- **WORK REQUEST**: Drop every picture. Then return, exactly, the lines from the beginning of the listing below through the one containing "akcji. Kafelki te".

- **DATA LISTING**:
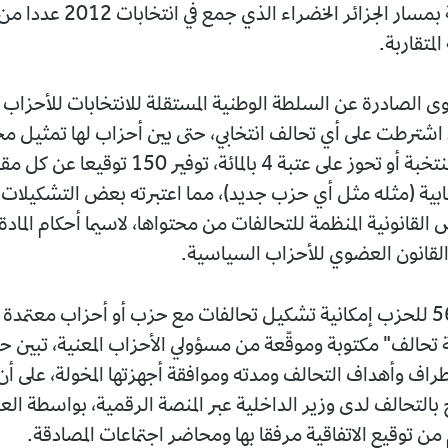
تجربة شبيهة بمسار الجزائر الخضراء الذ
لمتقاربة.
 الصادرة عن السلطة الوطنية المستقلة للانتخابات للأحزاب ع
ذ اشترطت على أي تحالف انتخابي، حتى بين أحزاب لها تمثيل مح
في المجالس المنتخبة أو تحوز على عتبة 4 بالمائة، توفير 150 تو
تخابية (مثله مثل أي حزب جديد)، مما اعتبرته بعض التشكيلات ع
القانون العضوي للأحزاب السياسية.
وتتيح المادة 56 للحزب إمكانية تشكيل تحالفات مع حزب أو أحزاب معت
ية تحالف" مكتوبة وموقّعة من مسؤولي الأحزاب المعنية، تبين 
أطراف وأهداف التحالف ومدته وموافقة أجهزتها المخولة، على أن
 بالتحالف لدى وزير الداخلية عبر المنصة الرقمية، بواسطة ال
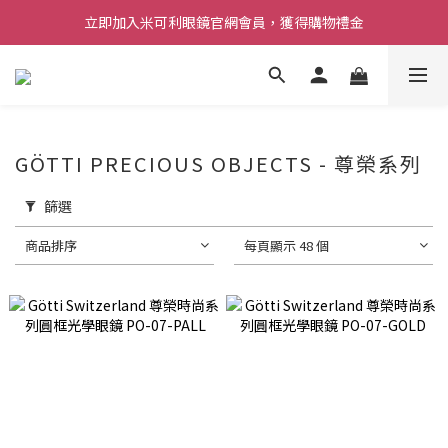
立即加入米可利眼鏡官網會員，獲得購物禮金
GÖTTI PRECIOUS OBJECTS - 尊榮系列
篩選
商品排序
每頁顯示 48 個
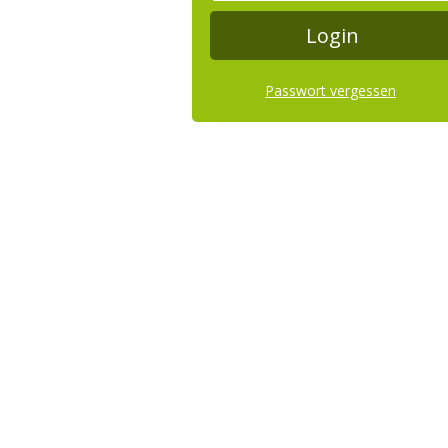
Passwort vergessen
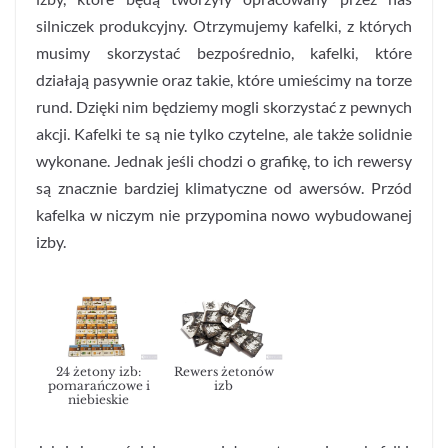
silniczek produkcyjny. Otrzymujemy kafelki, z których
musimy skorzystać bezpośrednio, kafelki, które
działają pasywnie oraz takie, które umieścimy na torze
rund. Dzięki nim będziemy mogli skorzystać z pewnych
akcji. Kafelki te są nie tylko czytelne, ale także solidnie
wykonane. Jednak jeśli chodzi o grafikę, to ich rewersy
są znacznie bardziej klimatyczne od awersów. Przód
kafelka w niczym nie przypomina nowo wybudowanej
izby.
24 żetony izb:
Rewers żetonów
pomarańczowe i
izb
niebieskie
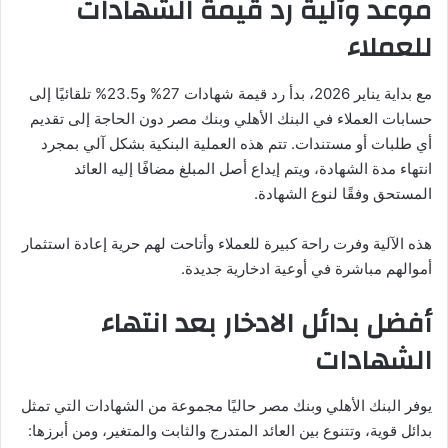
موعد وآلية رد قيمة الشهادات
للعملاء
مع بداية يناير 2026، بدأ رد قيمة شهادات 27% و23.5% تلقائيًا إلى
حسابات العملاء في البنك الأهلي وبنك مصر دون الحاجة إلى تقديم
أي طلبات أو مستندات. تتم هذه العملية البنكية بشكل آلي بمجرد
انتهاء مدة الشهادة، ويتم إيداع أصل المبلغ مضافًا إليه العائد
المستحق وفقًا لنوع الشهادة.
هذه الآلية وفرت راحة كبيرة للعملاء وأتاحت لهم حرية إعادة استثمار
أموالهم مباشرة في أوعية ادخارية جديدة.
أفضل بدائل الادخار بعد انتهاء
الشهادات
يوفر البنك الأهلي وبنك مصر حاليًا مجموعة من الشهادات التي تمثل
بدائل قوية، وتتنوع بين العائد المتدرج والثابت والمتغير، ومن أبرزها:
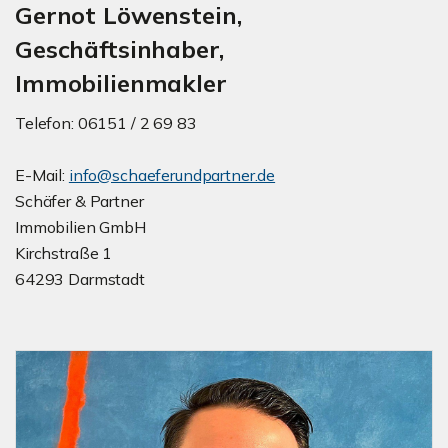
Gernot Löwenstein,
Geschäftsinhaber,
Immobilienmakler
Telefon: 06151 / 2 69 83
E-Mail:
info@schaeferundpartner.de
Schäfer & Partner
Immobilien GmbH
Kirchstraße 1
64293 Darmstadt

- **FINISHED EXERCISE**:
تجربة شبيهة بمسار الجزائر الخضراء الذ
لمتقاربة.
 الصادرة عن السلطة الوطنية المستقلة للانتخابات للأحزاب ع
ذ اشترطت على أي تحالف انتخابي، حتى بين أحزاب لها تمثيل مح
في المجالس المنتخبة أو تحوز على عتبة 4 بالمائة، توفير 150 تو
تخابية (مثله مثل أي حزب جديد)، مما اعتبرته بعض التشكيلات ع
القانون العضوي للأحزاب السياسية.
وتتيح المادة 56 للحزب إمكانية تشكيل تحالفات مع حزب أو أحزاب معت
ية تحالف" مكتوبة وموقّعة من مسؤولي الأحزاب المعنية، تبين 
أطراف وأهداف التحالف ومدته وموافقة أجهزتها المخولة، على أن
 بالتحالف لدى وزير الداخلية عبر المنصة الرقمية، بواسطة ال
立即加入米可利眼鏡官網會員，獲得購物禮金
GÖTTI PRECIOUS OBJECTS - 尊榮系列
篩選
商品排序
每頁顯示 48 個
Passwort vergessen
silniczek produkcyjny. Otrzymujemy kafelki, z których
musimy skorzystać bezpośrednio, kafelki, które
działają pasywnie oraz takie, które umieścimy na torze
rund. Dzięki nim będziemy mogli skorzystać z pewnych
akcji. Kafelki te są nie tylko czytelne, ale także solidnie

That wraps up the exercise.